「これを、あなたの同居している方に渡してほしいのです」

男性は手紙を私に手渡す。そこに書かれた名前に、私は驚いて目を見開いた。

「アルセーヌ・ルパンってあの……!」

アルセーヌ・ルパンは世界中を飛び回る怪盗だ。狙った獲物は逃さず、どんな厳重警備の中でもたやすくダイヤなどを盗んでいく。アルセーヌ・ルパンの先祖も怪盗で、先祖の名前を受け継いだとホームズさんから聞いたことがあるけど……。

「あなたは、アルセーヌ・ルパンなんですか?」

「ええ、そうですよ」

ルパンさんはそう微笑み、私の手を優しく取る。その手の優しさに、私は振り払うことができなかった。

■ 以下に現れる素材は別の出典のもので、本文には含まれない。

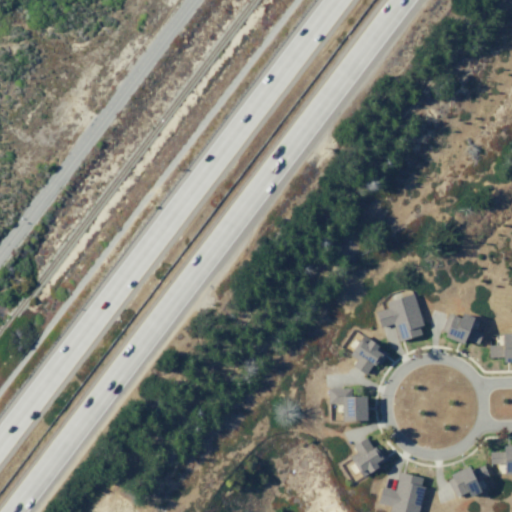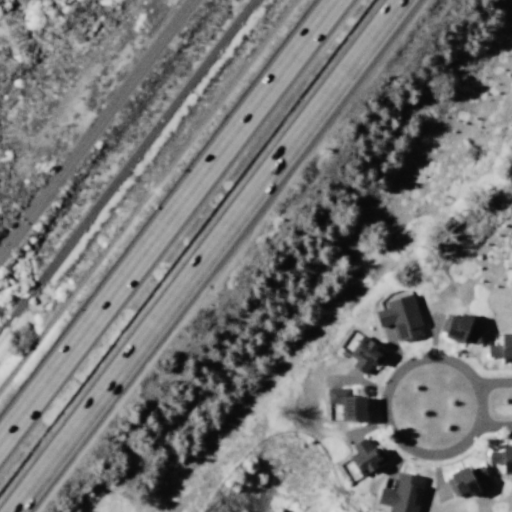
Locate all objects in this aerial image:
road: (93, 122)
railway: (125, 164)
road: (151, 198)
road: (166, 222)
road: (203, 256)
building: (400, 316)
building: (400, 317)
building: (459, 328)
building: (459, 328)
building: (502, 348)
building: (502, 348)
building: (365, 353)
building: (366, 354)
road: (497, 369)
road: (495, 382)
road: (382, 397)
building: (347, 403)
building: (347, 403)
road: (374, 420)
road: (495, 424)
building: (365, 456)
building: (365, 456)
building: (502, 458)
building: (502, 458)
building: (465, 480)
building: (465, 480)
building: (401, 493)
building: (402, 493)
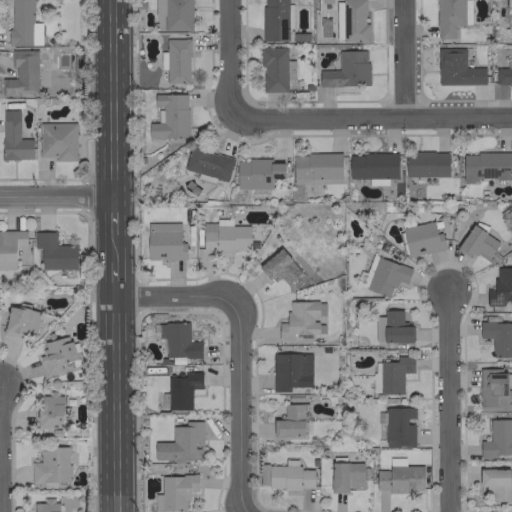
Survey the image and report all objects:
building: (173, 14)
building: (450, 16)
building: (275, 19)
building: (353, 21)
building: (23, 24)
building: (176, 60)
road: (227, 60)
road: (404, 60)
building: (274, 68)
building: (456, 68)
building: (346, 70)
building: (504, 73)
building: (21, 74)
building: (169, 115)
road: (370, 120)
building: (13, 137)
building: (57, 140)
building: (426, 163)
building: (207, 164)
building: (485, 166)
building: (316, 167)
building: (257, 173)
road: (57, 195)
building: (224, 236)
building: (421, 238)
building: (164, 241)
building: (476, 242)
building: (10, 246)
building: (54, 251)
road: (116, 255)
building: (279, 266)
building: (384, 276)
building: (500, 287)
road: (179, 299)
building: (299, 319)
building: (21, 321)
building: (391, 327)
building: (497, 336)
building: (177, 340)
building: (56, 354)
building: (290, 370)
building: (390, 374)
building: (181, 389)
road: (449, 401)
road: (240, 405)
building: (48, 410)
building: (290, 421)
building: (398, 426)
building: (181, 443)
building: (51, 465)
building: (344, 475)
building: (290, 477)
building: (399, 478)
building: (496, 482)
building: (176, 490)
building: (46, 505)
road: (0, 506)
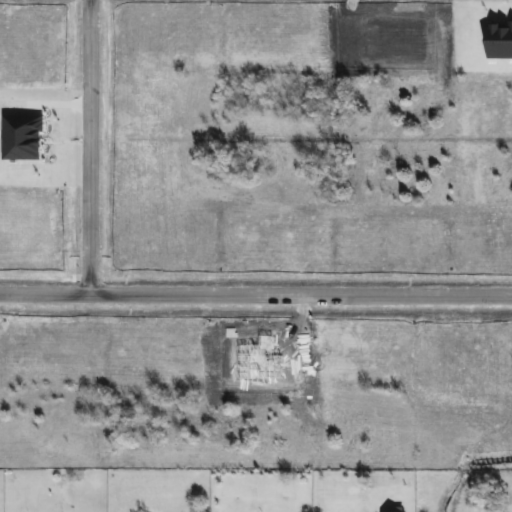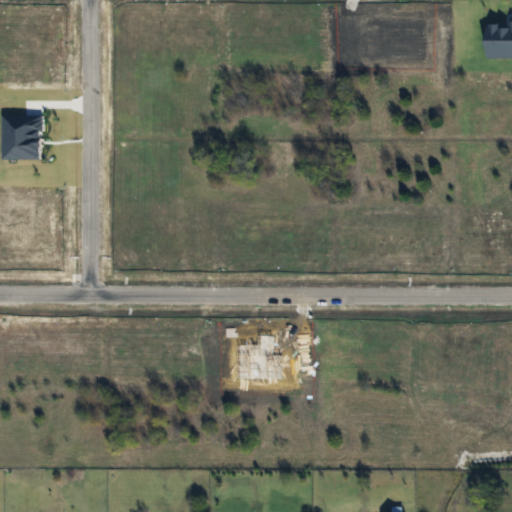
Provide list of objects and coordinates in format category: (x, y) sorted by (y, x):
road: (88, 150)
road: (256, 300)
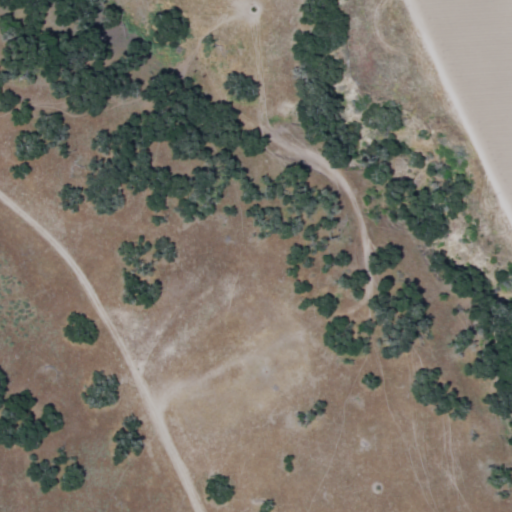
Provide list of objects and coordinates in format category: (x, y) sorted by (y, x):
crop: (479, 65)
road: (461, 106)
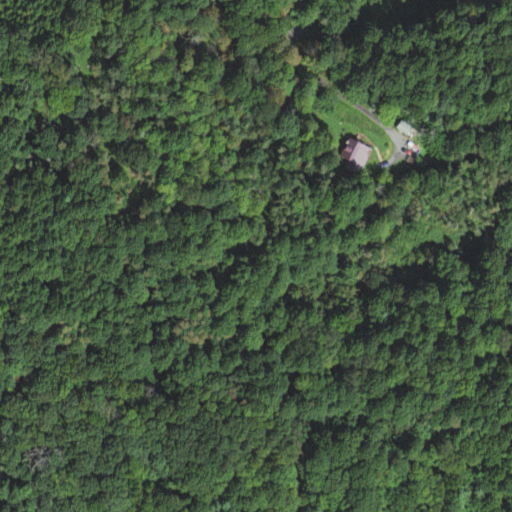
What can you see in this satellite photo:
road: (283, 17)
road: (326, 84)
building: (397, 126)
building: (348, 155)
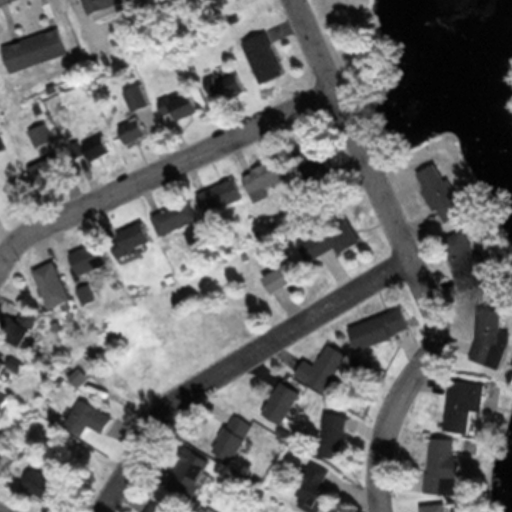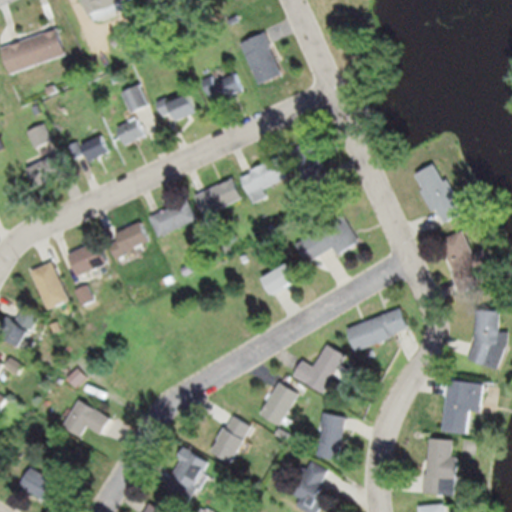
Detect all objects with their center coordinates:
building: (109, 5)
building: (109, 5)
building: (36, 50)
building: (37, 50)
building: (261, 50)
building: (263, 52)
building: (227, 85)
building: (226, 86)
building: (138, 98)
building: (139, 99)
building: (180, 107)
building: (181, 108)
building: (133, 132)
building: (135, 132)
building: (43, 136)
building: (43, 136)
building: (97, 148)
building: (99, 148)
building: (314, 156)
building: (316, 167)
building: (46, 169)
road: (161, 169)
building: (47, 171)
building: (267, 177)
building: (266, 178)
building: (446, 194)
building: (446, 194)
building: (220, 197)
building: (222, 197)
building: (177, 218)
building: (177, 218)
building: (332, 239)
building: (132, 240)
building: (332, 240)
building: (133, 241)
road: (407, 254)
building: (93, 258)
building: (93, 259)
building: (470, 262)
building: (470, 262)
building: (284, 279)
building: (285, 279)
building: (55, 286)
building: (55, 286)
building: (87, 295)
building: (27, 324)
building: (24, 327)
building: (380, 329)
building: (382, 329)
building: (488, 337)
building: (489, 337)
road: (235, 361)
building: (325, 368)
building: (326, 369)
building: (78, 376)
building: (3, 400)
building: (4, 400)
building: (282, 402)
building: (283, 403)
building: (465, 405)
building: (465, 405)
building: (89, 418)
building: (89, 418)
building: (334, 435)
building: (334, 435)
building: (234, 437)
building: (235, 438)
building: (444, 467)
building: (444, 468)
building: (190, 472)
building: (190, 474)
building: (315, 481)
building: (316, 483)
building: (47, 486)
building: (48, 487)
building: (436, 507)
building: (437, 507)
building: (155, 508)
building: (156, 508)
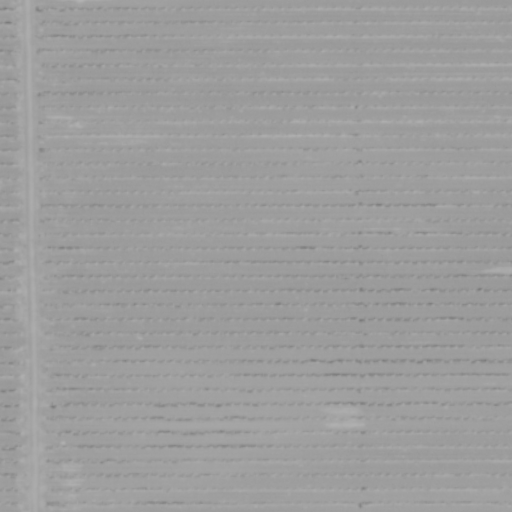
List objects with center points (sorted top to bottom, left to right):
road: (23, 256)
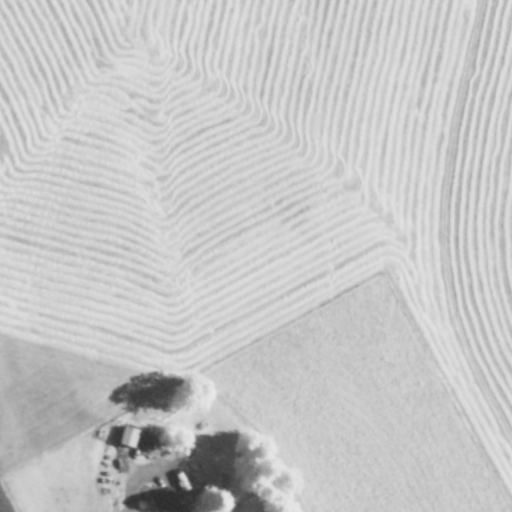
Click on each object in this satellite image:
crop: (256, 256)
building: (127, 435)
road: (10, 493)
building: (165, 501)
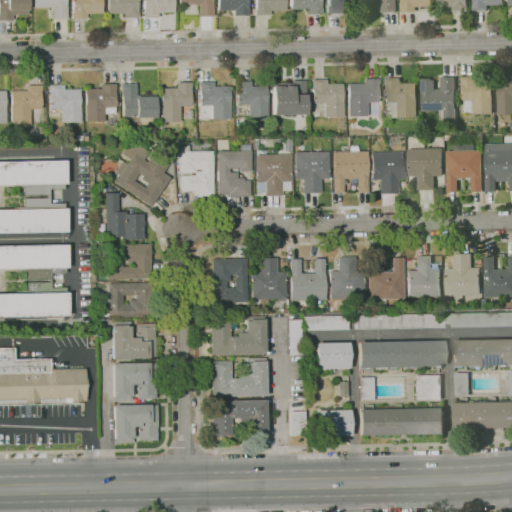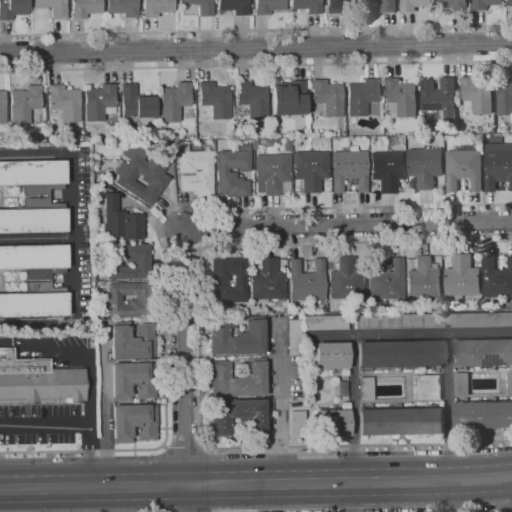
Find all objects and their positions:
building: (509, 2)
building: (509, 2)
building: (412, 4)
building: (413, 4)
building: (453, 4)
building: (458, 4)
building: (483, 4)
building: (485, 4)
building: (306, 5)
building: (384, 5)
building: (200, 6)
building: (200, 6)
building: (232, 6)
building: (235, 6)
building: (267, 6)
building: (268, 6)
building: (307, 6)
building: (332, 6)
building: (334, 6)
building: (386, 6)
building: (52, 7)
building: (53, 7)
building: (121, 7)
building: (123, 7)
building: (155, 7)
building: (157, 7)
building: (12, 8)
building: (84, 8)
building: (85, 8)
building: (12, 9)
road: (256, 30)
road: (256, 52)
building: (504, 94)
building: (476, 95)
building: (477, 95)
building: (326, 96)
building: (360, 96)
building: (361, 96)
building: (401, 96)
building: (438, 96)
building: (327, 97)
building: (439, 97)
building: (287, 98)
building: (288, 98)
building: (401, 98)
building: (504, 98)
building: (214, 99)
building: (215, 99)
building: (251, 99)
building: (252, 99)
building: (173, 100)
building: (174, 101)
building: (64, 102)
building: (98, 102)
building: (99, 102)
building: (135, 102)
building: (23, 103)
building: (65, 103)
building: (136, 103)
building: (24, 104)
building: (2, 106)
building: (2, 107)
building: (187, 114)
building: (166, 132)
building: (448, 137)
building: (428, 138)
building: (255, 144)
building: (497, 164)
building: (498, 164)
building: (424, 165)
building: (425, 166)
building: (464, 167)
building: (463, 168)
building: (309, 169)
building: (310, 169)
building: (348, 169)
building: (348, 169)
building: (386, 169)
building: (194, 170)
building: (387, 170)
building: (195, 171)
building: (232, 171)
building: (231, 172)
building: (140, 173)
building: (141, 173)
building: (270, 173)
building: (271, 173)
building: (32, 195)
building: (31, 196)
building: (120, 220)
building: (120, 220)
road: (347, 225)
road: (37, 238)
road: (74, 239)
building: (127, 261)
building: (128, 261)
building: (461, 276)
building: (462, 277)
building: (383, 278)
building: (422, 278)
building: (497, 278)
building: (497, 278)
building: (344, 279)
building: (423, 279)
building: (33, 280)
building: (227, 280)
building: (266, 280)
building: (267, 280)
building: (345, 280)
building: (383, 280)
building: (32, 281)
building: (305, 281)
building: (306, 281)
building: (225, 283)
building: (128, 299)
building: (127, 300)
building: (276, 304)
building: (511, 304)
building: (478, 318)
building: (435, 320)
building: (398, 321)
building: (324, 322)
building: (326, 322)
road: (412, 332)
road: (61, 334)
building: (237, 336)
building: (292, 336)
building: (293, 337)
building: (236, 338)
building: (131, 340)
building: (132, 341)
road: (15, 343)
road: (200, 345)
building: (482, 352)
building: (482, 352)
building: (399, 353)
building: (399, 354)
building: (330, 355)
building: (331, 355)
road: (89, 358)
road: (183, 370)
building: (236, 379)
building: (237, 379)
building: (37, 380)
building: (130, 380)
building: (132, 380)
building: (38, 382)
building: (509, 382)
building: (510, 382)
building: (461, 383)
building: (461, 384)
building: (426, 387)
building: (427, 387)
building: (364, 388)
building: (365, 388)
building: (342, 389)
road: (279, 409)
road: (450, 412)
road: (354, 414)
building: (482, 414)
building: (483, 414)
building: (237, 415)
building: (238, 416)
building: (400, 421)
building: (133, 422)
building: (133, 422)
building: (296, 422)
building: (332, 422)
building: (332, 422)
building: (401, 422)
road: (69, 425)
road: (185, 450)
road: (256, 473)
road: (256, 497)
road: (509, 511)
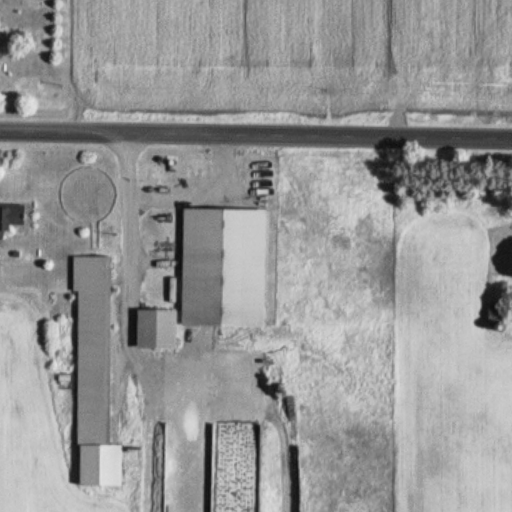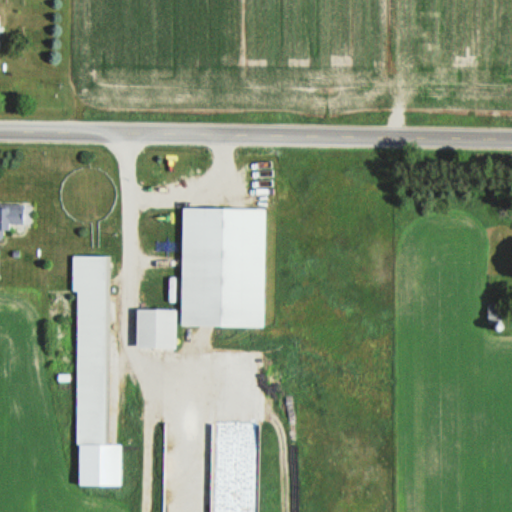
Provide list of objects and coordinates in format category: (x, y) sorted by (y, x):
road: (256, 133)
building: (11, 216)
building: (223, 266)
building: (495, 311)
building: (156, 327)
building: (90, 347)
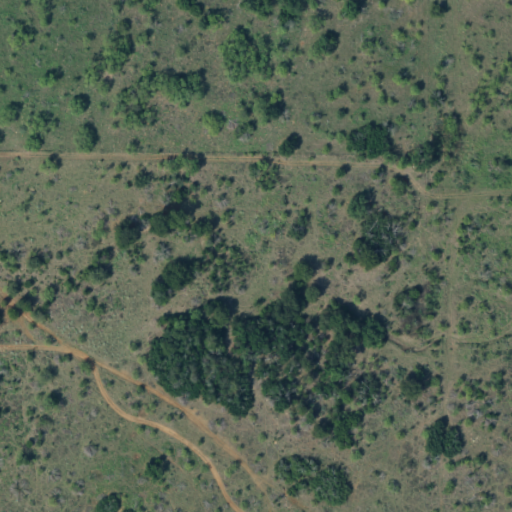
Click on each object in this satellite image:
road: (169, 386)
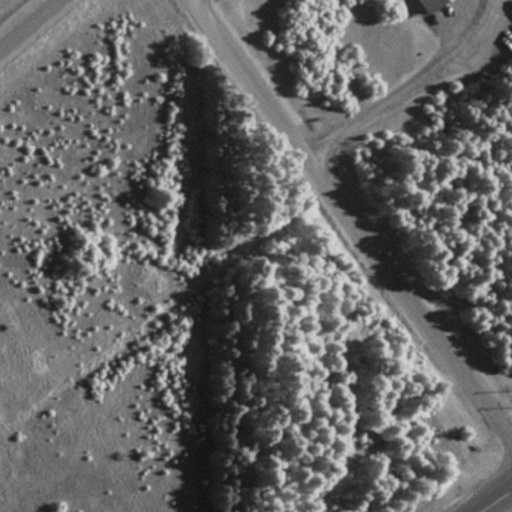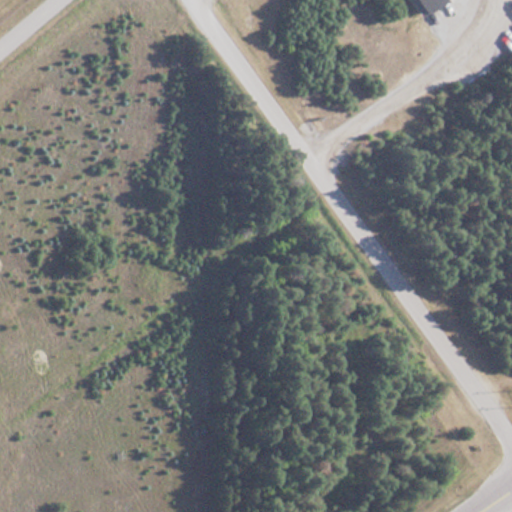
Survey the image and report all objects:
road: (294, 142)
road: (490, 498)
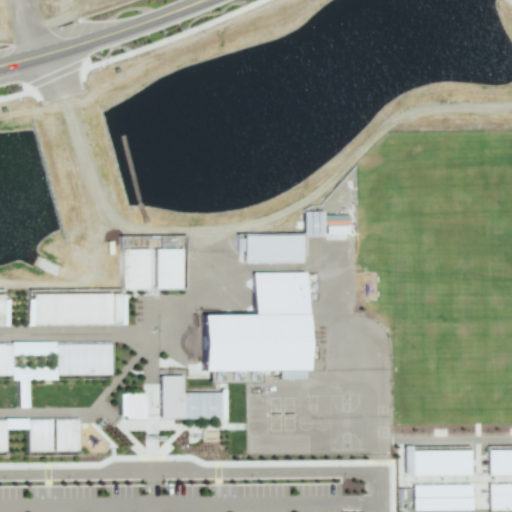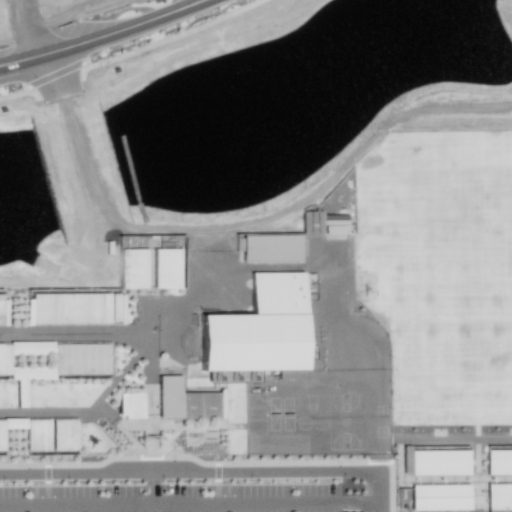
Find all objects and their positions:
road: (23, 24)
road: (74, 30)
building: (310, 223)
building: (270, 247)
building: (74, 306)
building: (2, 308)
building: (2, 308)
park: (442, 309)
building: (257, 327)
building: (257, 328)
building: (4, 357)
building: (82, 357)
building: (64, 361)
building: (11, 364)
building: (291, 374)
building: (197, 395)
building: (182, 399)
building: (129, 405)
building: (131, 405)
building: (49, 433)
building: (0, 435)
building: (404, 459)
building: (498, 461)
building: (438, 462)
road: (209, 472)
road: (150, 488)
building: (438, 497)
road: (189, 503)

「シャーロック・ホームズはずるいですね。こんな可愛らしい女性と暮らしているだなんて……」

「か、可愛いなんて……」

顔を真っ赤にする私にルパンさんはニヤリと笑い、私の手の甲に口付ける。まるで王子様がお姫様にするようなキスに、私の口から声が漏れた。

「では、その手紙をお願いしますね。Au revoir(さようなら)」

ルパンさんは微笑み、闇の中へ消えていく。私はキスをされたことで、ズルズルとその場に座り込んでしまった。